WORK TO COMPLETE -
Please copy every line of text in the data below word for word, leaving out the images.

------------------------------------------------------------------------

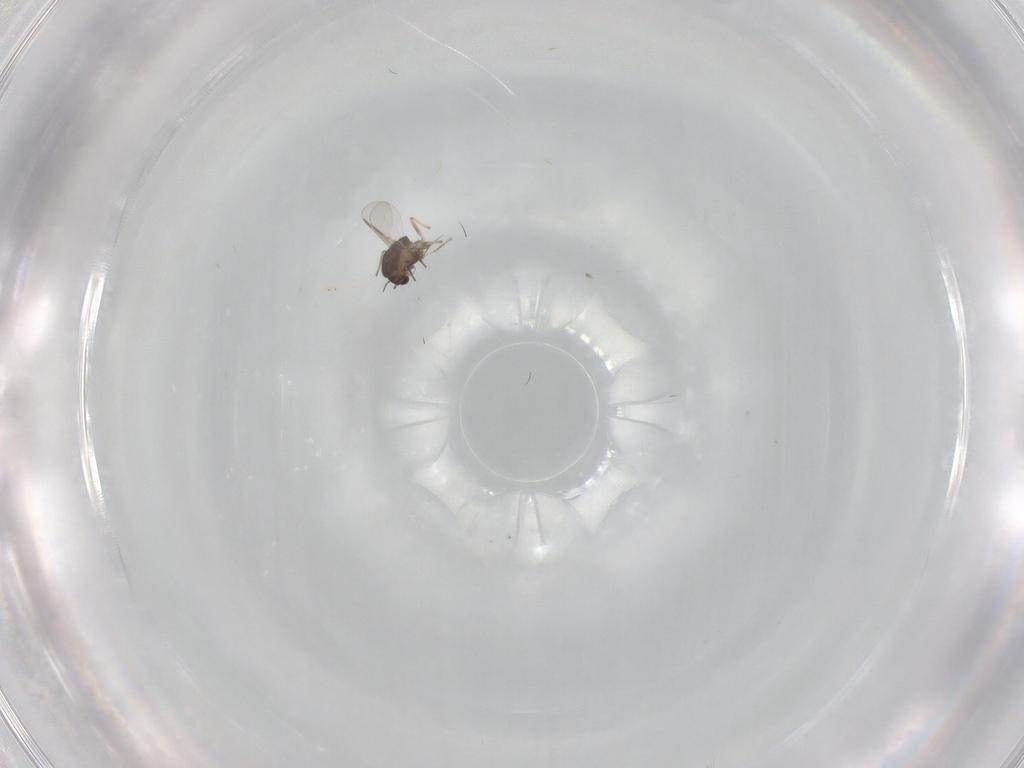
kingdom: Animalia
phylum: Arthropoda
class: Insecta
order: Diptera
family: Chironomidae
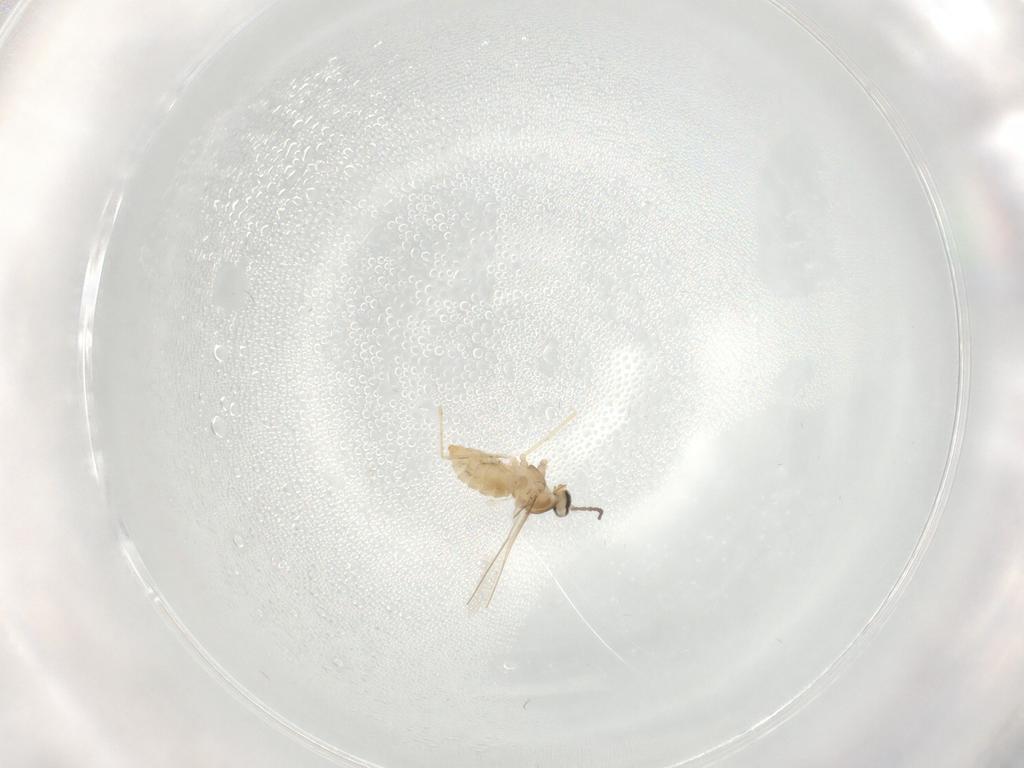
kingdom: Animalia
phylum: Arthropoda
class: Insecta
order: Diptera
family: Cecidomyiidae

------------------------------------------------------------------------

RESPONSE TO THIS EXERCISE -
kingdom: Animalia
phylum: Arthropoda
class: Insecta
order: Diptera
family: Chironomidae
kingdom: Animalia
phylum: Arthropoda
class: Insecta
order: Diptera
family: Cecidomyiidae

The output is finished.